Dr. Heck says when choosing a therapist, it’s important for couples to know the counselor’s value system up front. “Every therapist has a value system that needs to be considered an announced, so the client may go in with informed consent,” he explains. Many—surveys say most—therapists in the U.S. have a value system that prioritizes the health of the individual over the health of the marital relationship. Within a Christian/Catholic worldview, Dr. Heck says the marriage relationship would be every bit as important as the individuals’ wellbeing. “That’s the position I take,” he says.

Non-Christians are welcome at Dr. Heck’s Family Counseling practice, and while his faith is normally part of his work, it can be behind the scenes when the patient prefers. Most patients prefer to integrate faith into their sessions, but his worldview always shapes his work with couples, and he integrates psychology with his faith. “I’m going to work very hard to maintain and reconcile the relationship, believing that it is to the benefit of the partners and their children. It’s even best for the community—socially and economically,” says Dr. Heck.

Dr. Heck’s advice is exactly in line with the advice found in Take Back Your Marriage by William J. Doherty, PhD (one of my favorite marriage books). You can download two chapters from his web site for free here.
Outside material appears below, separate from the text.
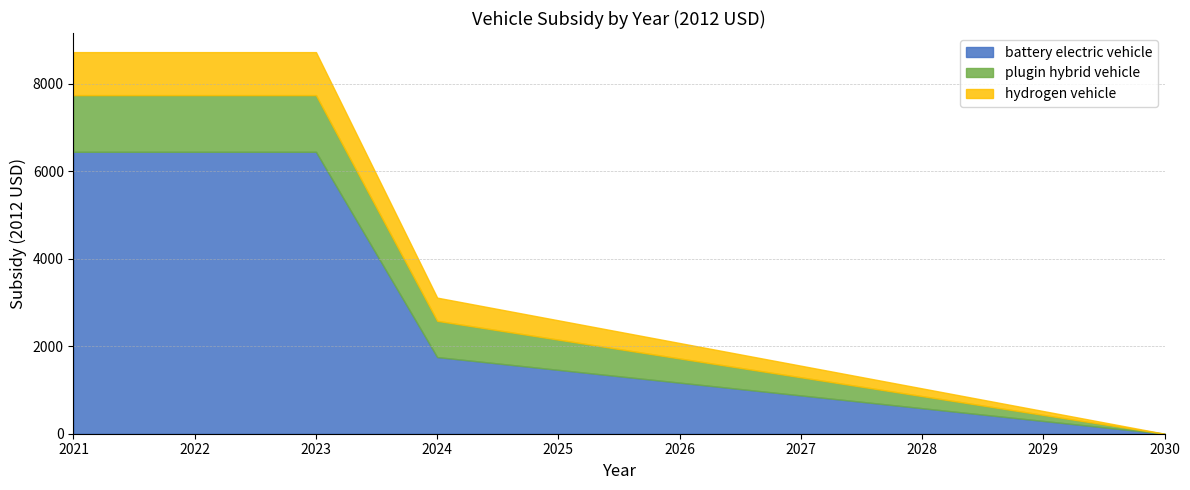

What is the difference between the highest and lowest values at 2024?

1222.9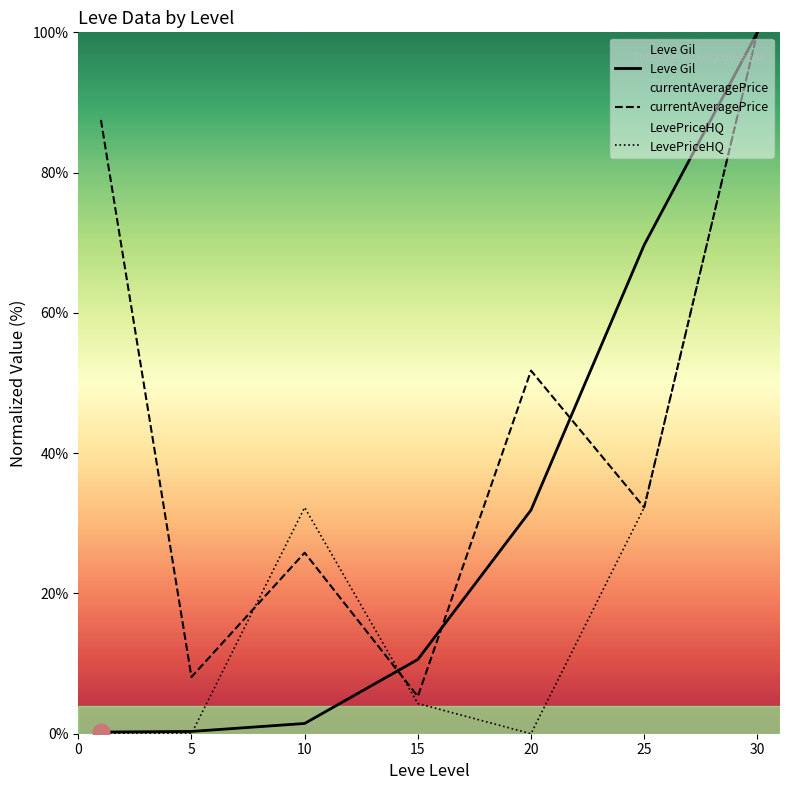

Between 20 and 25, which series saw the biggest shift?

Leve Gil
Dr. Doherty doesn’t come at the topic from a faith-based approach, but he lands at the same point. Dr. Doherty says in his book, “If you talk to a therapist in the United States, I believe that you stand a good risk of harming your marriage.” His caveat is that is he a therapist and encourages therapy, but the right kind of therapy with the right kind of therapist—one who is committed to excellence in practice and who believes in marriage.

Dr. Doherty warns there are several big problems to watch out for in therapists: incompetent therapists who are not trained and experienced to work with couples, neutral therapists (which the majority of marriage and family therapists report themselves to be) who only help you weigh gain and loss, and therapists who see only pathology. In other words, they diagnose without helping, leading you to hopelessness or fatalism. He says a fourth type of therapist actively undermines the marriage by subtlely or overtly encouraging you to end the marriage. (“I can’t believe you’re still married to him.”) The last type of problem therapist he mentions is the one who gives direct advice, which is against the code of ethics. (“I think you need a separation.”)
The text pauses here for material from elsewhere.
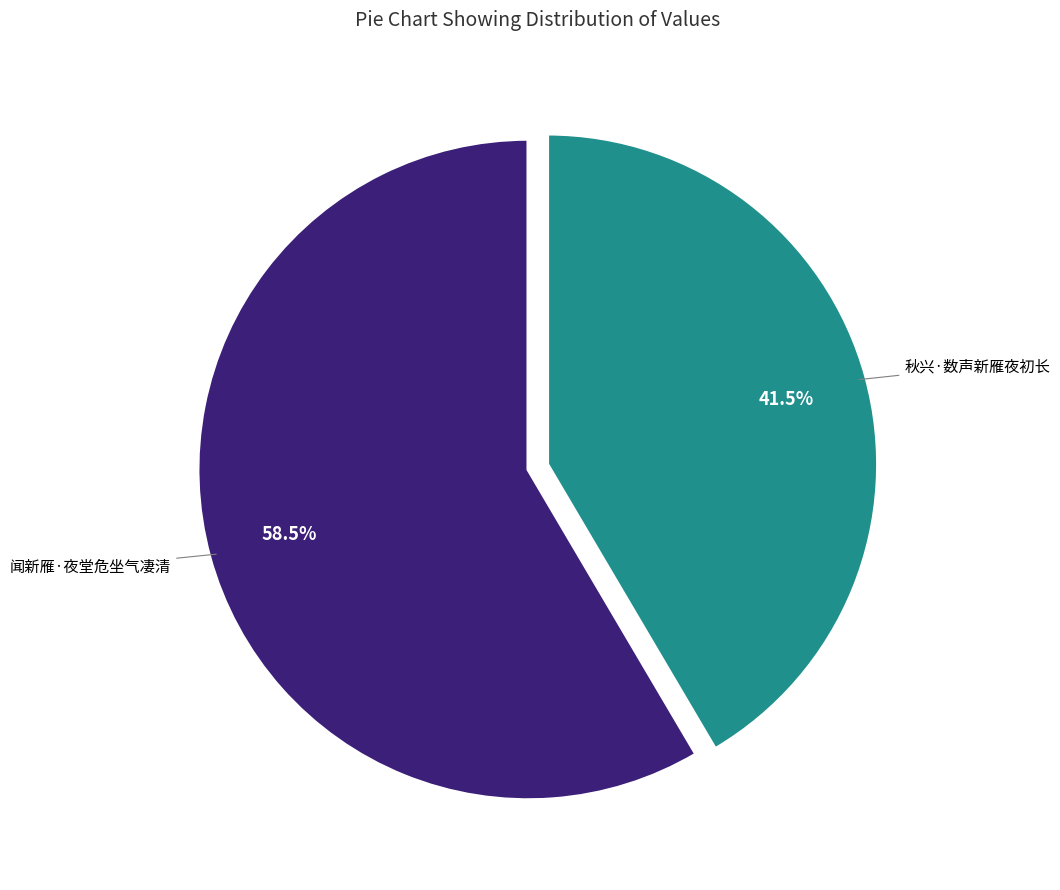

Is there a majority slice in this chart?

Yes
Following are some of the tips for choosing a therapist from Dr. Doherty’s book:

• The therapist does not take sides, but is caring to both of you.
• The therapist actively tries to help your marriage and communicates hope that you solve your marital problems. This goes beyond just clarifying problems.
• The therapist offers reasonable and helpful perspectives and specific strategies for changing the relationship.
• The therapist does not allow you and your spouse to engage in repeated angry exchanges during the session.
• The therapist is alert to individual matters (addiction, illness, abuse, etc.)
• Although the therapist may explore your family backgrounds, the focus is on how to deal with your current marital problems rather than just on insight into how you developed these problems.

(There are more tips, but that gives you a few. I highly recommend chapter 6 in Take Back Your Marriage for more complete advice.)

Visit http://www.marriagefriendlytherapists.com for a directory established and run by Dr. Doherty that helps couples find supportive, pro-marriage therapists in your area. 

Have you had experience—good or bad—with a marriage counselor? Are you open to seeing a therapist if you feel your marriage could benefit?